§ **Work task**
Reproduce every line of text from the entries below without any changes, and leave the pictures out of your answer.

Dataset items
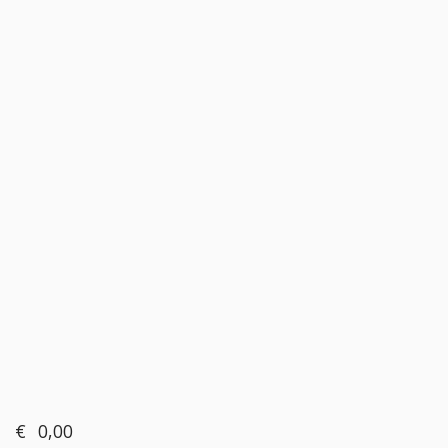
€
0,00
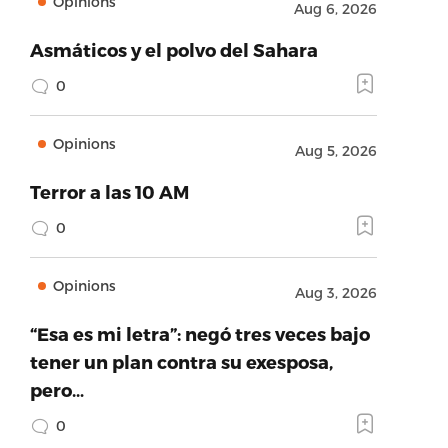
Opinions
Aug 6, 2026
Asmáticos y el polvo del Sahara
0
Opinions
Aug 5, 2026
Terror a las 10 AM
0
Opinions
Aug 3, 2026
“Esa es mi letra”: negó tres veces bajo
tener un plan contra su exesposa,
pero…
0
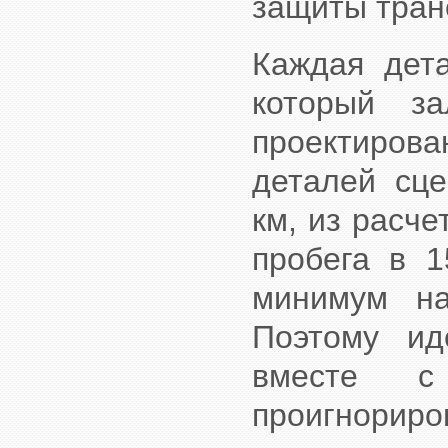
защиты транс
Каждая дета
который з
проектиро
деталей сце
км, из расче
пробега в 1
минимум на
Поэтому и
вместе с
проигнор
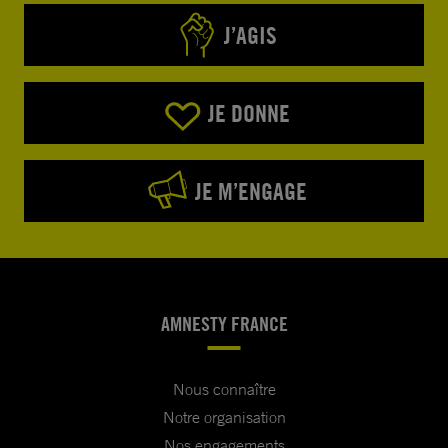
J’AGIS
JE DONNE
JE M’ENGAGE
AMNESTY FRANCE
Nous connaître
Notre organisation
Nos engagements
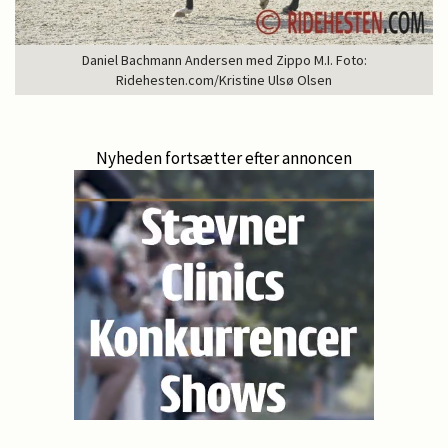
Daniel Bachmann Andersen med Zippo M.I. Foto:
Ridehesten.com/Kristine Ulsø Olsen
Nyheden fortsætter efter annoncen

§ **Output**
€
0,00
Opinions
Aug 6, 2026
Asmáticos y el polvo del Sahara
0
Opinions
Aug 5, 2026
Terror a las 10 AM
0
Opinions
Aug 3, 2026
“Esa es mi letra”: negó tres veces bajo
tener un plan contra su exesposa,
pero…
0
защиты транс
Каждая дета
который з
проектиро
деталей сце
км, из расче
пробега в 1
минимум на
Поэтому и
вместе с
проигнор
J’AGIS
JE DONNE
JE M’ENGAGE
AMNESTY FRANCE
Nous connaître
Notre organisation
Nos engagements
Daniel Bachmann Andersen med Zippo M.I. Foto:
Ridehesten.com/Kristine Ulsø Olsen
Nyheden fortsætter efter annoncen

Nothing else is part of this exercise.